> **Requirement A**: In the rpki migration instructions, quote the part that opens with the words containing "In addition to" and closes with "(rpkid, irdbd, pubd).".
> **Requirement B**:
Answer these questions using the rpki migration instructions:
(i) How many stages does the process have?
(ii) Which servers must be stopped on the old machine?
(iii) What is the one mandatory argument that ca-pickle.py takes?

(Excerpt to read begins)

This is a two stage process: the first stage runs on the machine
you're evacuating, the second runs on the destination machine. This
is deliberate, and should allow you to leave the old machine safely
idle in case something goes horribly wrong and you need to revert.

In addition to the usual tools, you need two scripts:

You can fetch these using svn if you want to pull the whole source
tree, or just fetch the individual scripts with wget, fetch, ....

On the old machine:

  • Stop the rpki servers (rpkid, irdbd, pubd).

  • Run ca-pickle.py. This takes one mandatory argument, the name of
    the output file. You can call this anything you like, but since
    it's xz-compressed it'd probably be less confusing to call it
    something ending in .xz:

    {{{
    sudo python ca-pickle.py pickled-rpki.xz
    }}}

  • Leave the servers shut off, and scp the file written by
    ca-pickle.py to the new machine.

(Excerpt to read ends)
(Listed entries begins)

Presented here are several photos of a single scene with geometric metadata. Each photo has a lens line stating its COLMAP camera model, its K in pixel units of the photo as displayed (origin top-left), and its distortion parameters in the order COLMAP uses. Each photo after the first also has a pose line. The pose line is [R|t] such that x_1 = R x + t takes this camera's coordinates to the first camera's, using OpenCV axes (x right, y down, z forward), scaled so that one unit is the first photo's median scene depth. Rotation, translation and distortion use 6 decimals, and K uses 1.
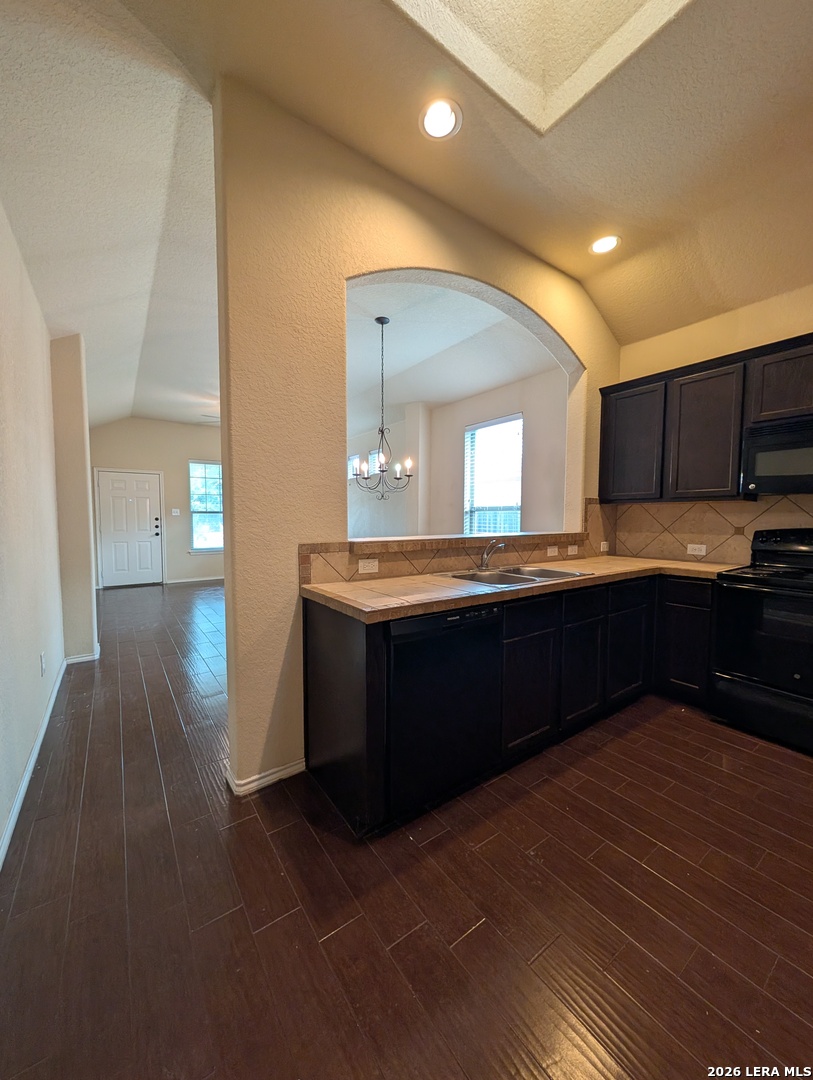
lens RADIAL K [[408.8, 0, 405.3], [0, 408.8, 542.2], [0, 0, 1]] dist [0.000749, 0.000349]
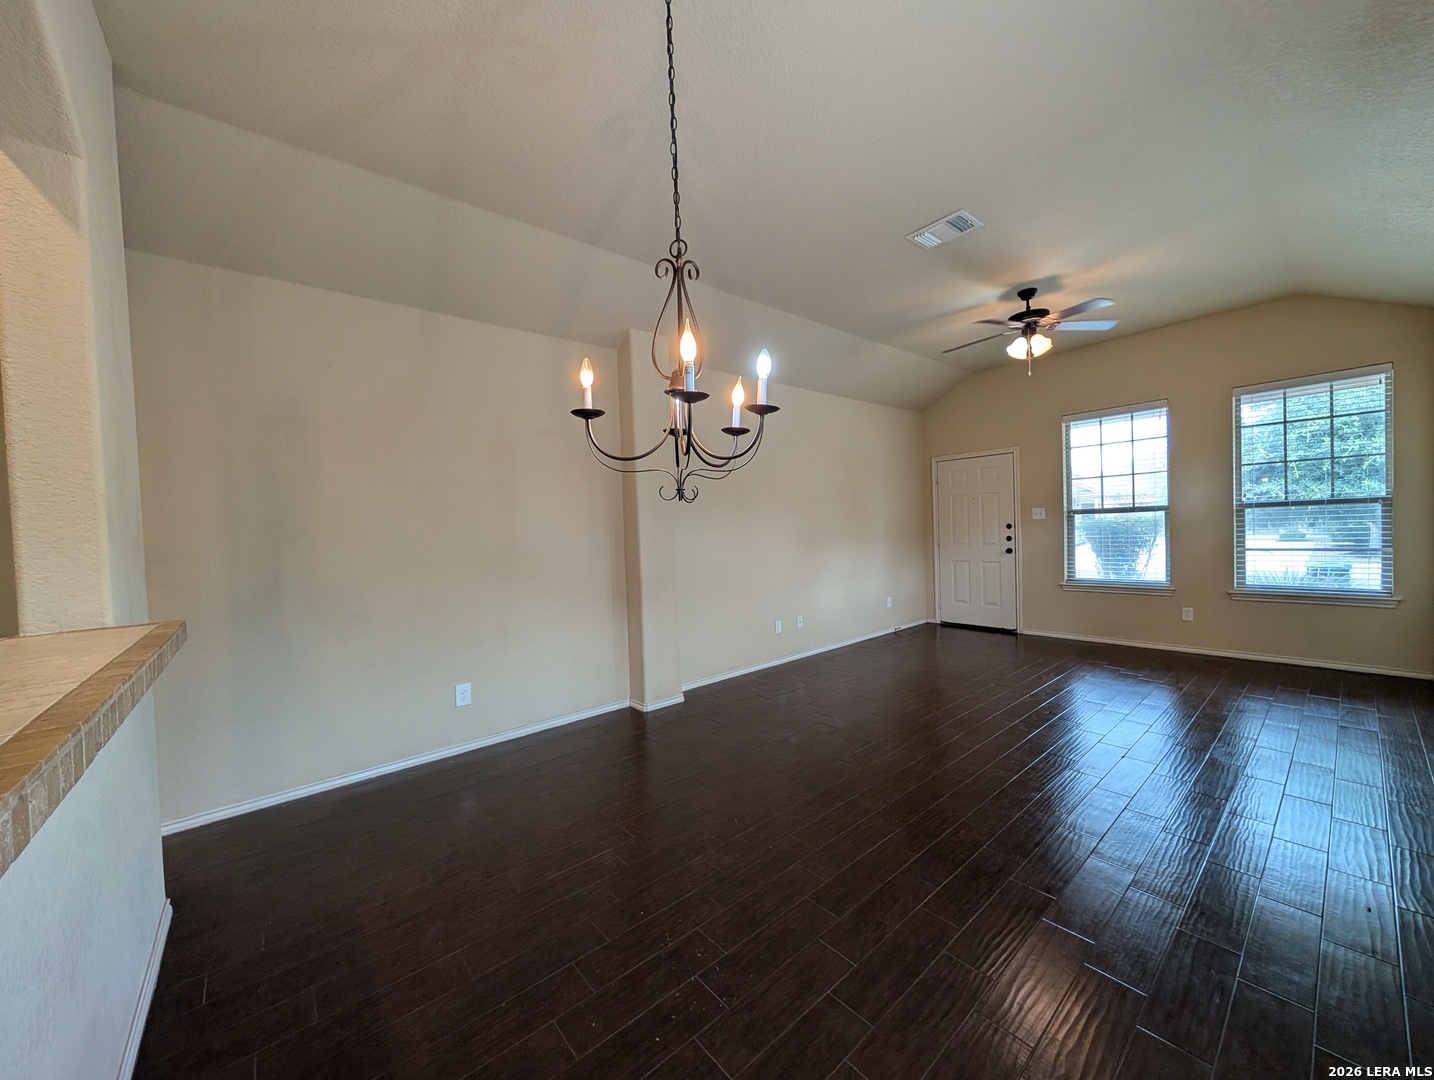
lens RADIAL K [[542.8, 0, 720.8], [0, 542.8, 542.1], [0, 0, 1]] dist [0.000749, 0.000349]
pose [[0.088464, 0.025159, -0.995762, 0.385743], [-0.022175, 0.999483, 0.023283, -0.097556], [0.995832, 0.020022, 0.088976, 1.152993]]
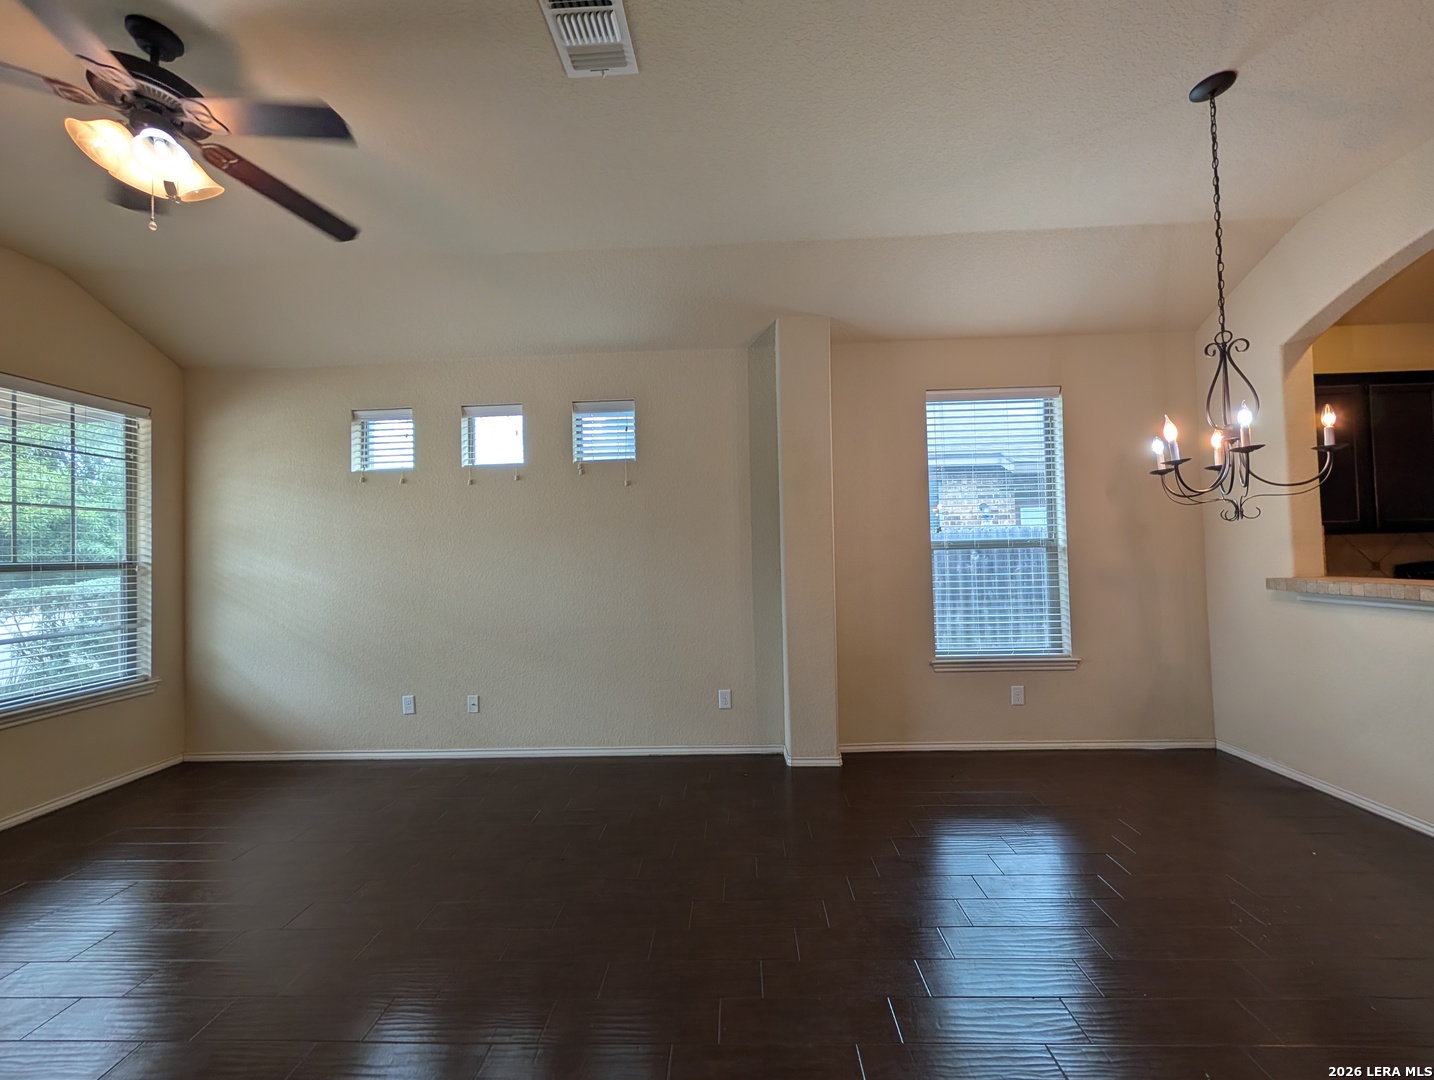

(Listed entries ends)
(Listed entries begins)

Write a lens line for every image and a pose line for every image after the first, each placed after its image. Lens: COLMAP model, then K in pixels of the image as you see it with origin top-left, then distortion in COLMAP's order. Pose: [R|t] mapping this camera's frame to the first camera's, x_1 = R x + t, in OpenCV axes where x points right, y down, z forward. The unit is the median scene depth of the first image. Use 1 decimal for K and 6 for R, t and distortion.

(Listed entries ends)

> **Response box A**:
In addition to the usual tools, you need two scripts:

You can fetch these using svn if you want to pull the whole source
tree, or just fetch the individual scripts with wget, fetch, ....

On the old machine:

  • Stop the rpki servers (rpkid, irdbd, pubd).

> **Response box B**:
(i) Two.
(ii) rpkid, irdbd and pubd.
(iii) The name of the output file.